The University of Vermont's Independent Voice Since 1883

The Vermont Cynic

The University of Vermont's Independent Voice Since 1883

The Vermont Cynic

The University of Vermont's Independent Voice Since 1883

The Vermont Cynic

Can’t buy me [self] love

Alex Porier

Since self-care became an infamous buzzword in the media, companies and advertisements have been contorting its meaning to sell their products. 

Self-care involves anything meant to improve overall mental and physical health—and yet somehow the single-use face mask has become the symbol of self-care. 

Companies have been able to profit from the increasing interest in self-care by marketing products as part of a mindful ritual, according to a Dec. 30, 2020 Forbes article. I fear this sort of marketing pulls people away from the truth of self-care. 

For busy, financially-restricted college students, self-care has become just another thing to check off the to-do list. It’s easy to stretch the definition and justify certain actions as self-care, especially when products are being thrown in your face as the key to taking care of yourself.
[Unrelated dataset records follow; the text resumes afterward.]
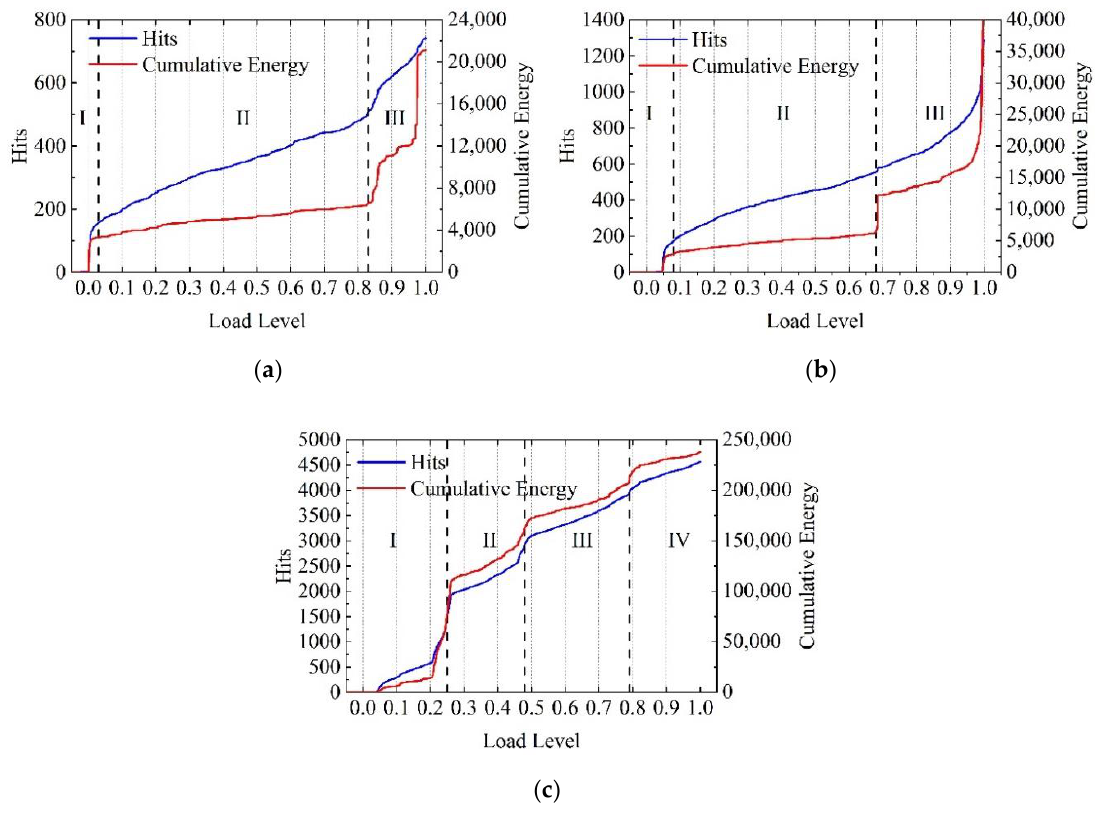
Figure 8. History curves of load level versus cumulative AE features: ( a ) basalt fiber content of 6 kg/m³; ( b ) basalt fiber content of 10 kg/m³; and ( c ) basalt fiber content of 14 kg/m³.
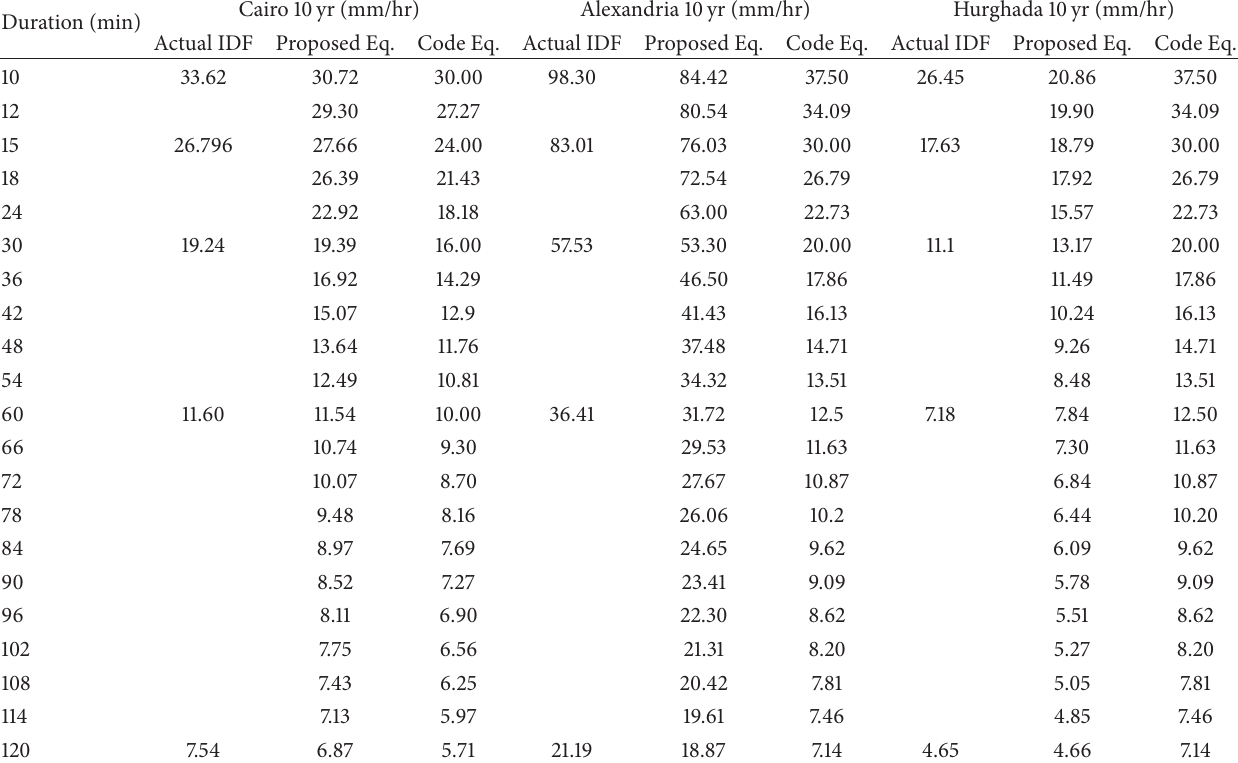
Table 6: Comparison of rainfall intensity 𝐼 (mm/hr) for various storm durationsfor Cairo, Alexandria, and Hurghada for the 10-year return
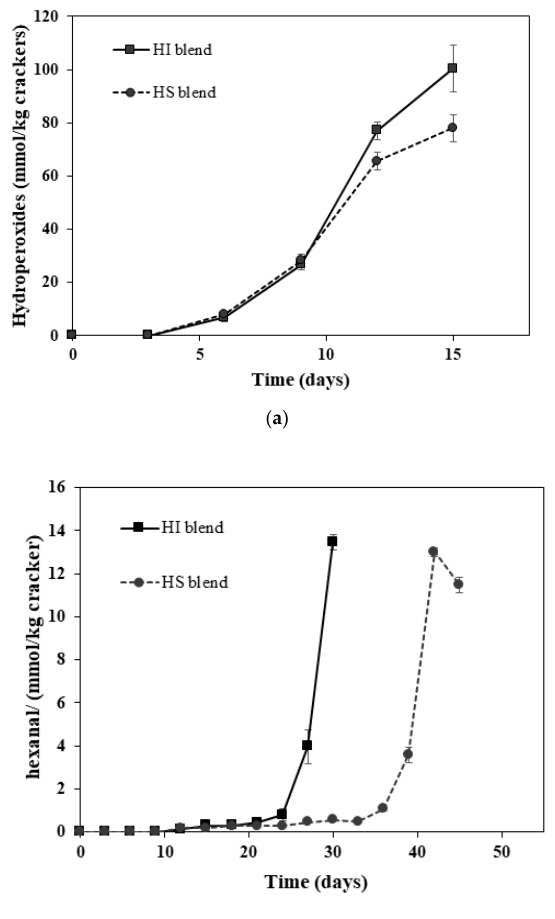
Figure 2. Formation of ( a ) lipid hydroperoxides and ( b ) headspace hexanal in crackers made with hydrogenated soybean fat + interesterified soybean fat (HI, SFC = 32.0%) or hydrogenated soybean fat + sunflower oil (HS, SFC = 24.9%). Data points represent means ( n = 3) ± standard deviations. Some standard deviations lie within the data points.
One way I’ve seen this happen is using an “I deserve it” mentality with purchases, for anything from a “sweet treat” that you could easily make at home to an overpriced clothing item after a hard exam. 

Sure, we all may deserve these things, but in the long run, purchases are not a sustainable form of self-care. 

Self-care can range from something as simple as taking a deep breath to taking a break from social media, according to a Dec. 24, 2023 Vogue article. In fact, most of the ideas listed in this article are free. 

Having a repository of free self-care ideas is important for maintaining mental health. Seventy-two percent of Americans stress about money each month, according to a 2015 Speaking of Psychology episode. This suggests spending money in the name of self-care could cause more stress than it relieves.

Self-care is not about using lavish products or having aesthetic, Pinterest-perfect relaxation. Mindfulness is an important component of intentional self-care, according to a June 2023 National Library of Medicine study

How I see it, one of the most important components of practicing self-care is learning what works for you. 

It can look different for everyone, and it won’t always be glamorous. Maybe self-care involves answering that email you’ve been ignoring, or even studying for an exam. 

Anything that helps you be mindful and practice healthy habits should count as self-care, so don’t let influencers and advertisements dictate what you can do to show yourself love. 

Try out some free self-care activities, such as journaling or spending time with friends, and find what works for you.

Everyone knows that you can’t buy romantic love, so don’t try buying self-love.